• GOAL OF THE EXERCISE:
Could you copy every entry exactly, dropping the pictures?

++++++++

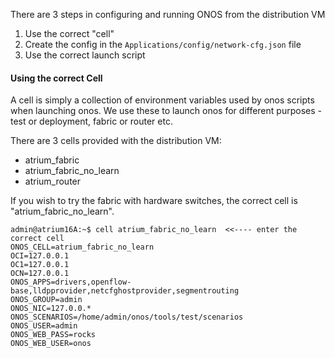 There are 3 steps in configuring and running ONOS from the distribution VM

1. Use the correct "cell"
1. Create the config in the `Applications/config/network-cfg.json` file
1. Use the correct launch script

#### Using the correct Cell

A cell is simply a collection of environment variables used by onos scripts when launching onos. We use these to launch onos for different purposes - test or deployment, fabric or router etc.

There are 3 cells provided with the distribution VM:
* atrium_fabric
* atrium_fabric_no_learn  
* atrium_router

If you wish to try the fabric with hardware switches, the correct cell is "atrium_fabric_no_learn". 

    admin@atrium16A:~$ cell atrium_fabric_no_learn  <<---- enter the correct cell
    ONOS_CELL=atrium_fabric_no_learn
    OCI=127.0.0.1
    OC1=127.0.0.1
    OCN=127.0.0.1
    ONOS_APPS=drivers,openflow-base,lldpprovider,netcfghostprovider,segmentrouting
    ONOS_GROUP=admin
    ONOS_NIC=127.0.0.*
    ONOS_SCENARIOS=/home/admin/onos/tools/test/scenarios
    ONOS_USER=admin
    ONOS_WEB_PASS=rocks
    ONOS_WEB_USER=onos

++++++++

• YOUR SOLUTION:
 There are 3 steps in configuring and running ONOS from the distribution VM

1. Use the correct "cell"
1. Create the config in the `Applications/config/network-cfg.json` file
1. Use the correct launch script

#### Using the correct Cell

A cell is simply a collection of environment variables used by onos scripts when launching onos. We use these to launch onos for different purposes - test or deployment, fabric or router etc.

There are 3 cells provided with the distribution VM:
* atrium_fabric
* atrium_fabric_no_learn  
* atrium_router

If you wish to try the fabric with hardware switches, the correct cell is "atrium_fabric_no_learn". 

    admin@atrium16A:~$ cell atrium_fabric_no_learn  <<---- enter the correct cell
    ONOS_CELL=atrium_fabric_no_learn
    OCI=127.0.0.1
    OC1=127.0.0.1
    OCN=127.0.0.1
    ONOS_APPS=drivers,openflow-base,lldpprovider,netcfghostprovider,segmentrouting
    ONOS_GROUP=admin
    ONOS_NIC=127.0.0.*
    ONOS_SCENARIOS=/home/admin/onos/tools/test/scenarios
    ONOS_USER=admin
    ONOS_WEB_PASS=rocks
    ONOS_WEB_USER=onos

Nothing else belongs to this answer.